Brief: Repeat, exactly and in full, the lines of the listing below, but without any pictures.

Supplied information:
·····

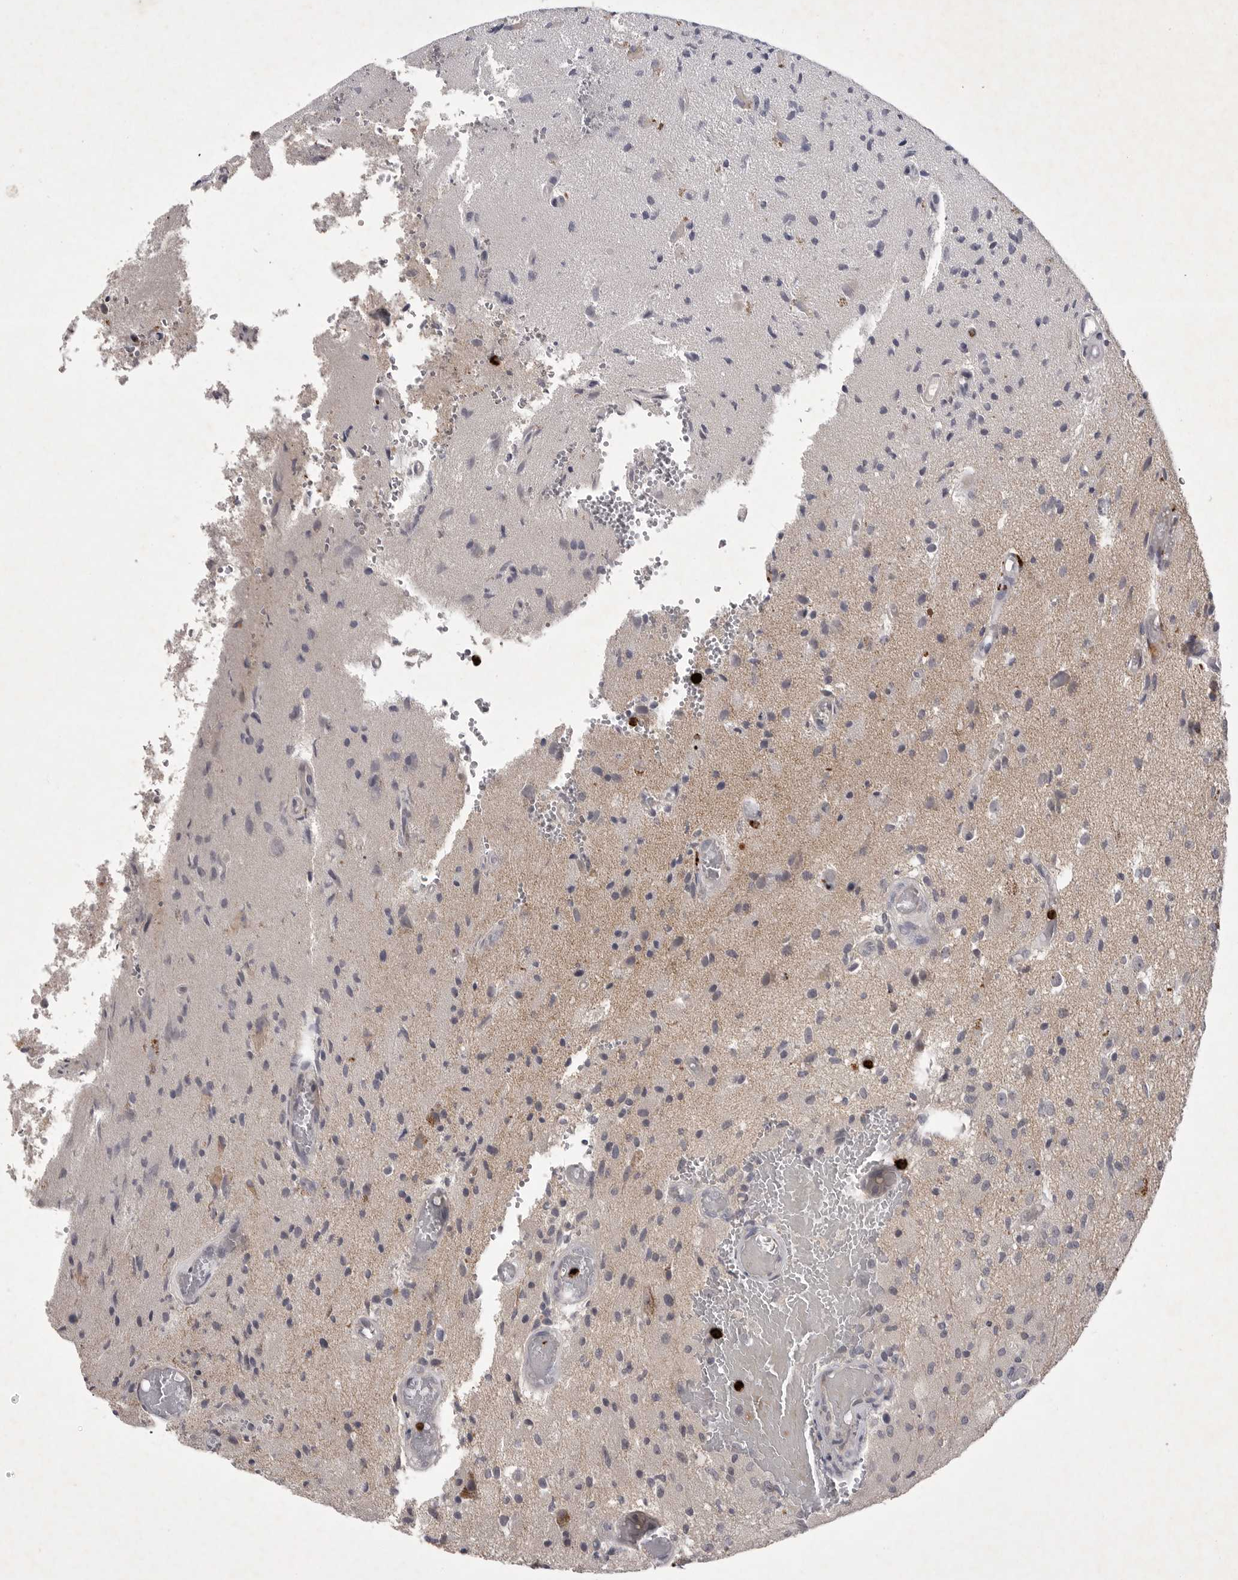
{"staining": {"intensity": "negative", "quantity": "none", "location": "none"}, "tissue": "glioma", "cell_type": "Tumor cells", "image_type": "cancer", "snomed": [{"axis": "morphology", "description": "Normal tissue, NOS"}, {"axis": "morphology", "description": "Glioma, malignant, High grade"}, {"axis": "topography", "description": "Cerebral cortex"}], "caption": "Immunohistochemistry (IHC) photomicrograph of human glioma stained for a protein (brown), which exhibits no positivity in tumor cells. (Stains: DAB immunohistochemistry (IHC) with hematoxylin counter stain, Microscopy: brightfield microscopy at high magnification).", "gene": "UBE3D", "patient": {"sex": "male", "age": 77}}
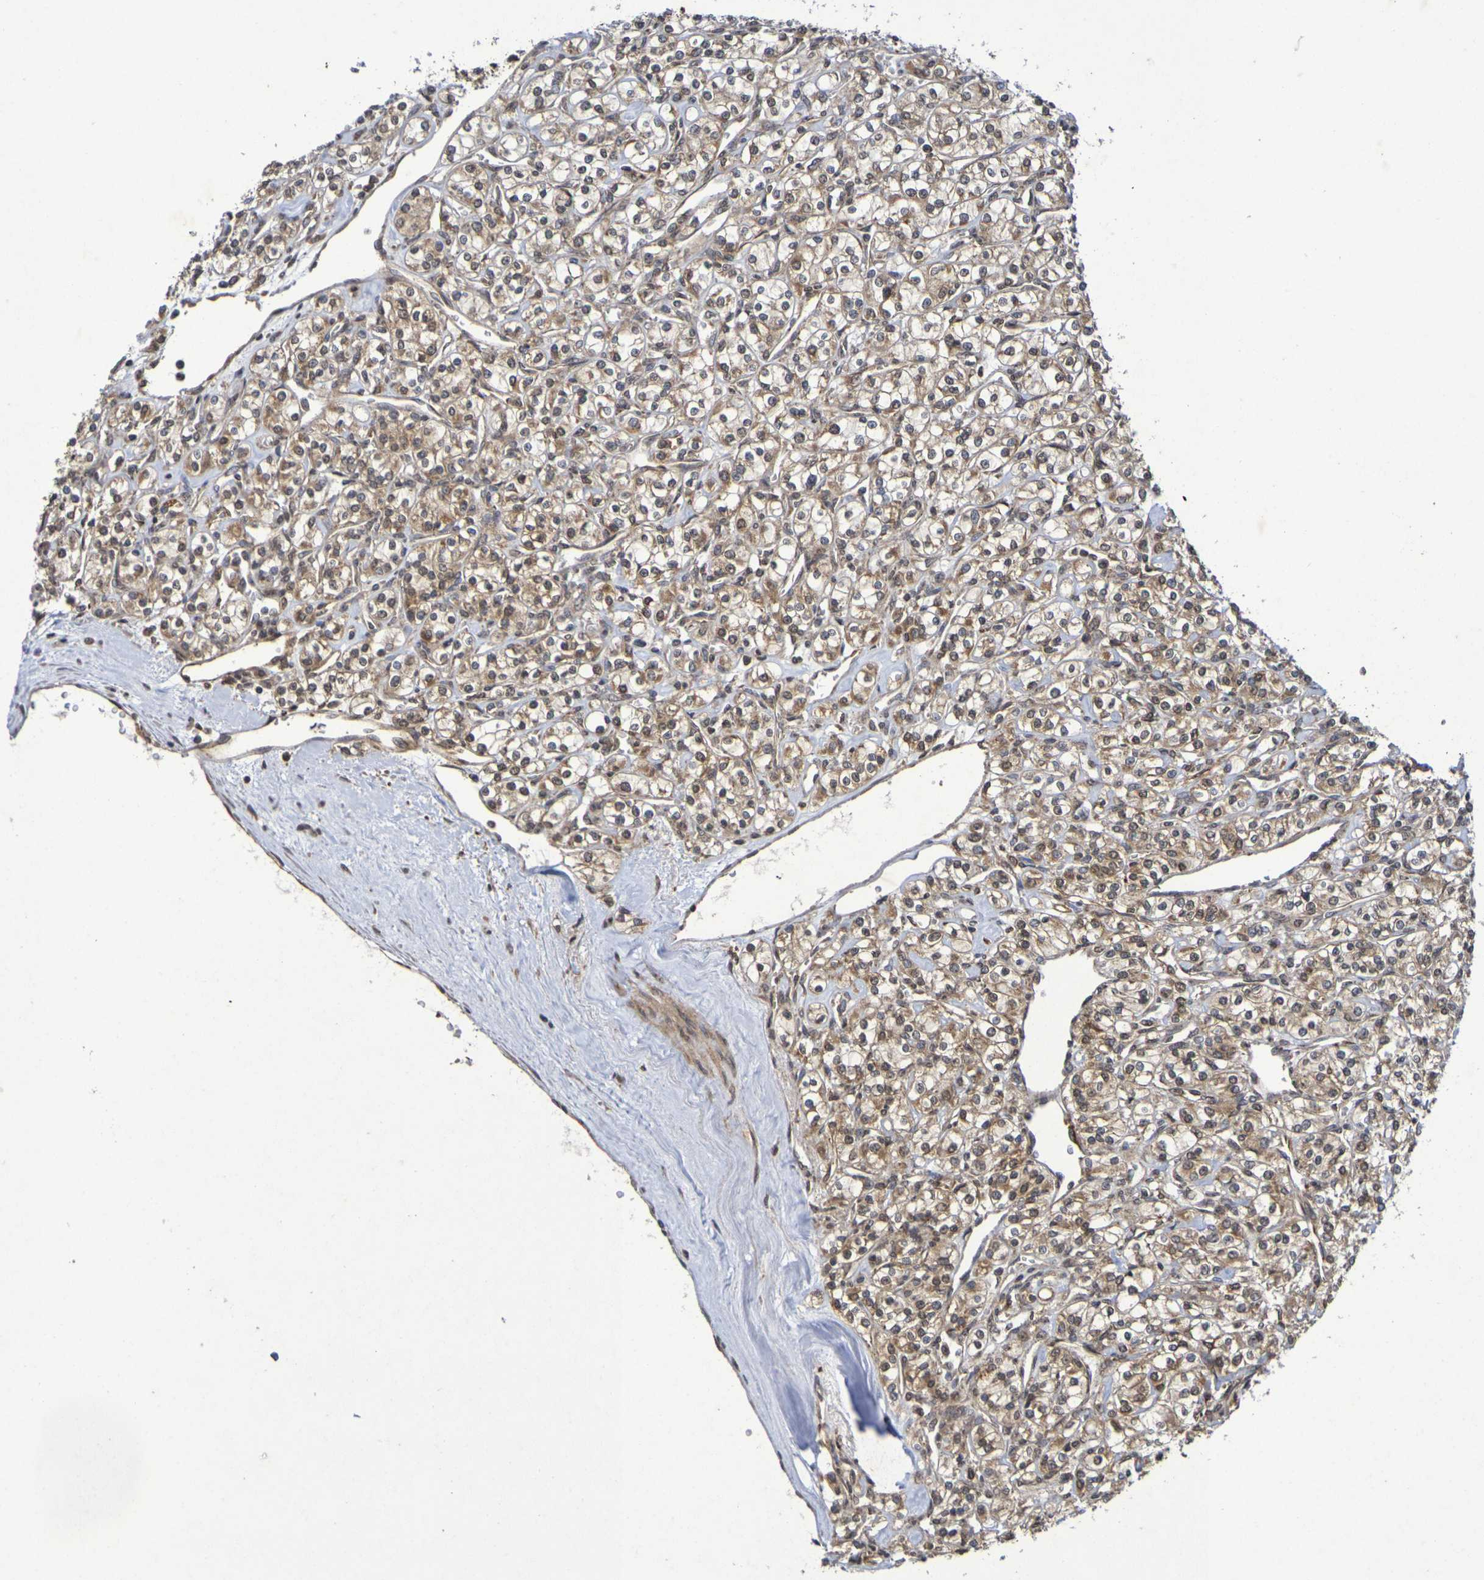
{"staining": {"intensity": "moderate", "quantity": ">75%", "location": "cytoplasmic/membranous,nuclear"}, "tissue": "renal cancer", "cell_type": "Tumor cells", "image_type": "cancer", "snomed": [{"axis": "morphology", "description": "Adenocarcinoma, NOS"}, {"axis": "topography", "description": "Kidney"}], "caption": "A high-resolution image shows IHC staining of adenocarcinoma (renal), which exhibits moderate cytoplasmic/membranous and nuclear staining in approximately >75% of tumor cells.", "gene": "GUCY1A2", "patient": {"sex": "male", "age": 77}}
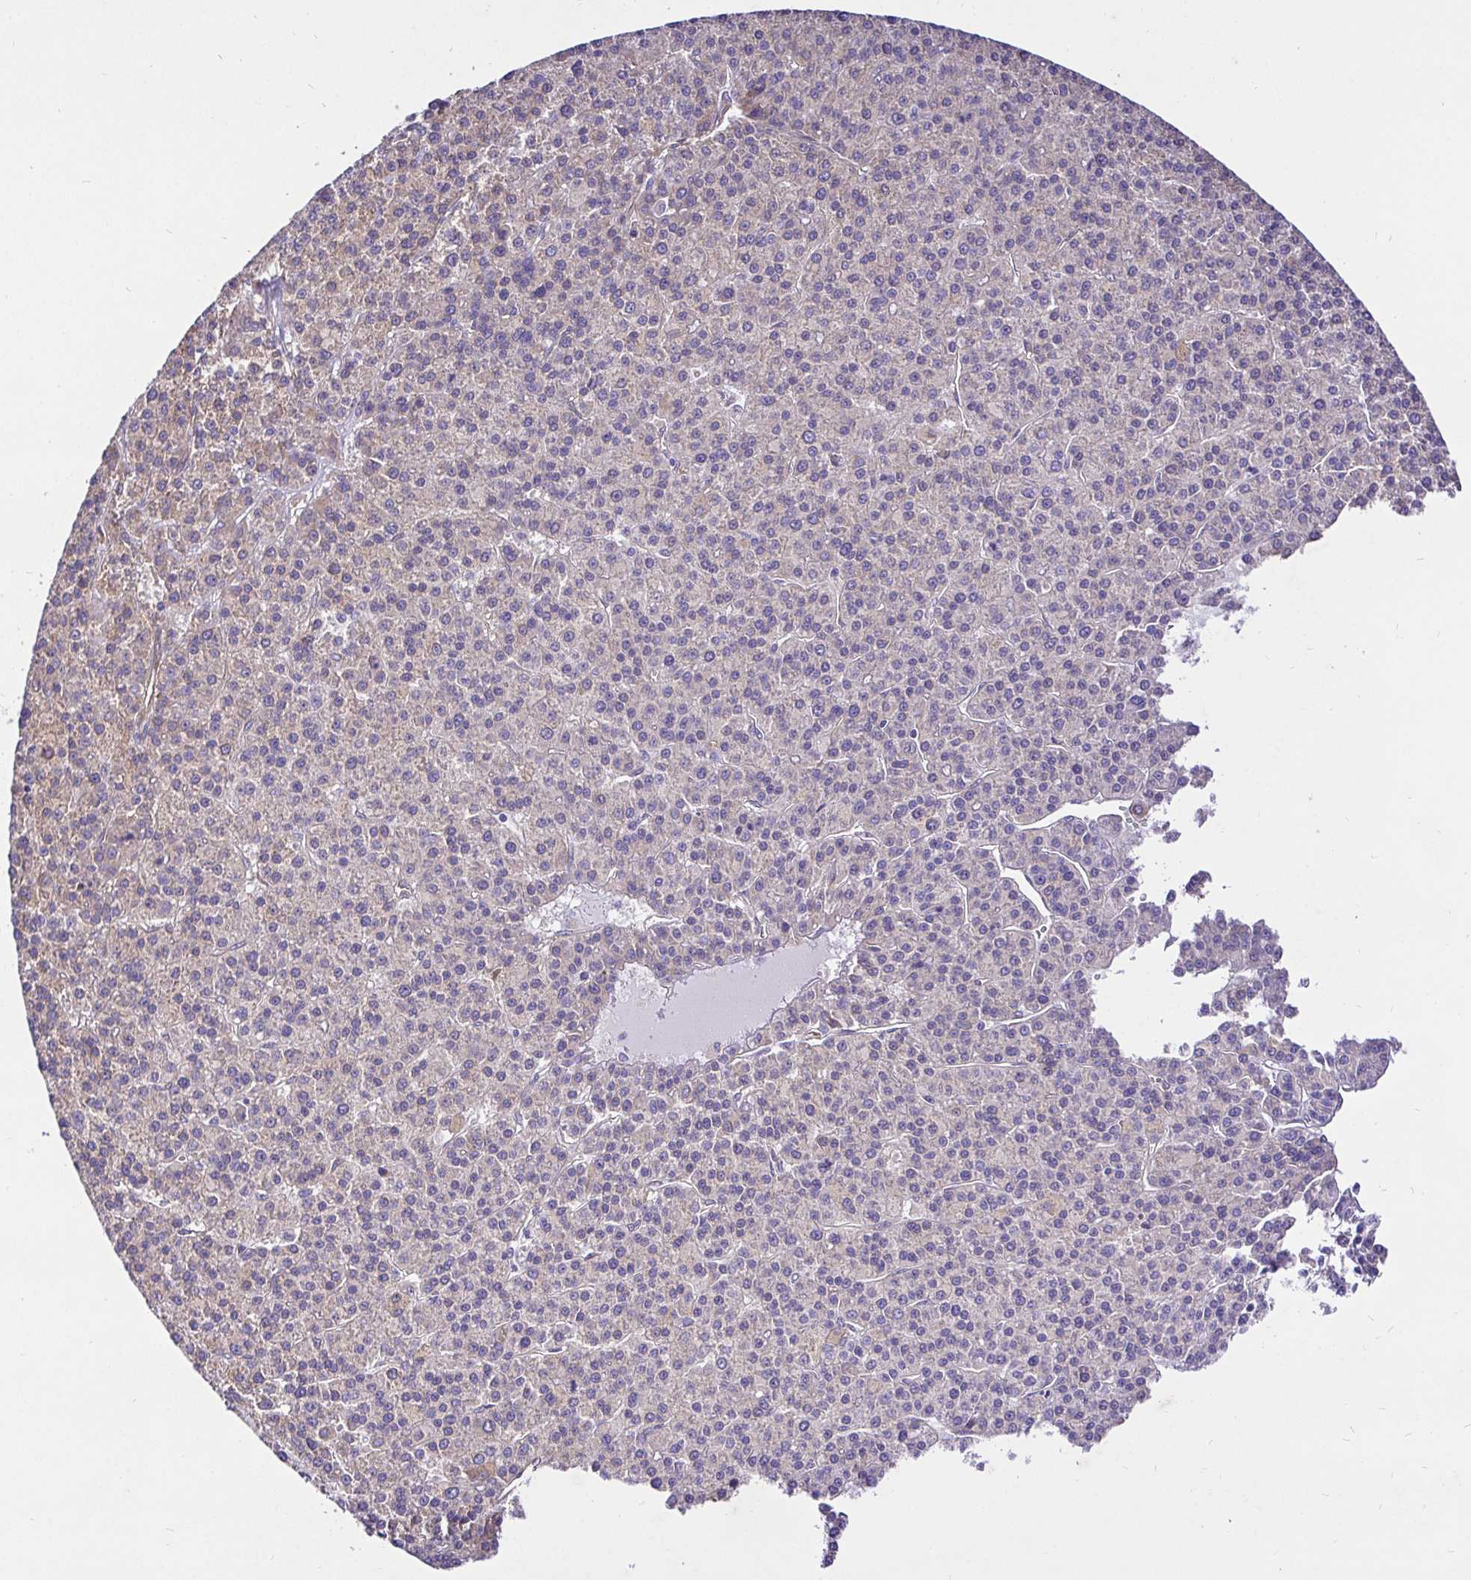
{"staining": {"intensity": "weak", "quantity": "<25%", "location": "cytoplasmic/membranous"}, "tissue": "liver cancer", "cell_type": "Tumor cells", "image_type": "cancer", "snomed": [{"axis": "morphology", "description": "Carcinoma, Hepatocellular, NOS"}, {"axis": "topography", "description": "Liver"}], "caption": "High magnification brightfield microscopy of liver cancer (hepatocellular carcinoma) stained with DAB (brown) and counterstained with hematoxylin (blue): tumor cells show no significant staining.", "gene": "CCDC122", "patient": {"sex": "female", "age": 58}}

·····

Written response:
{"staining": {"intensity": "negative", "quantity": "none", "location": "none"}, "tissue": "glioma", "cell_type": "Tumor cells", "image_type": "cancer", "snomed": [{"axis": "morphology", "description": "Normal tissue, NOS"}, {"axis": "morphology", "description": "Glioma, malignant, High grade"}, {"axis": "topography", "description": "Cerebral cortex"}], "caption": "Immunohistochemistry (IHC) photomicrograph of human glioma stained for a protein (brown), which exhibits no positivity in tumor cells. (Stains: DAB immunohistochemistry (IHC) with hematoxylin counter stain, Microscopy: brightfield microscopy at high magnification).", "gene": "UBE3D", "patient": {"sex": "male", "age": 77}}
{"staining": {"intensity": "moderate", "quantity": ">75%", "location": "cytoplasmic/membranous,nuclear"}, "tissue": "renal cancer", "cell_type": "Tumor cells", "image_type": "cancer", "snomed": [{"axis": "morphology", "description": "Adenocarcinoma, NOS"}, {"axis": "topography", "description": "Kidney"}], "caption": "A high-resolution image shows IHC staining of adenocarcinoma (renal), which exhibits moderate cytoplasmic/membranous and nuclear staining in approximately >75% of tumor cells.", "gene": "GUCY1A2", "patient": {"sex": "male", "age": 77}}
{"staining": {"intensity": "weak", "quantity": "<25%", "location": "cytoplasmic/membranous"}, "tissue": "liver cancer", "cell_type": "Tumor cells", "image_type": "cancer", "snomed": [{"axis": "morphology", "description": "Carcinoma, Hepatocellular, NOS"}, {"axis": "topography", "description": "Liver"}], "caption": "High magnification brightfield microscopy of liver cancer (hepatocellular carcinoma) stained with DAB (brown) and counterstained with hematoxylin (blue): tumor cells show no significant staining.", "gene": "CCDC122", "patient": {"sex": "female", "age": 58}}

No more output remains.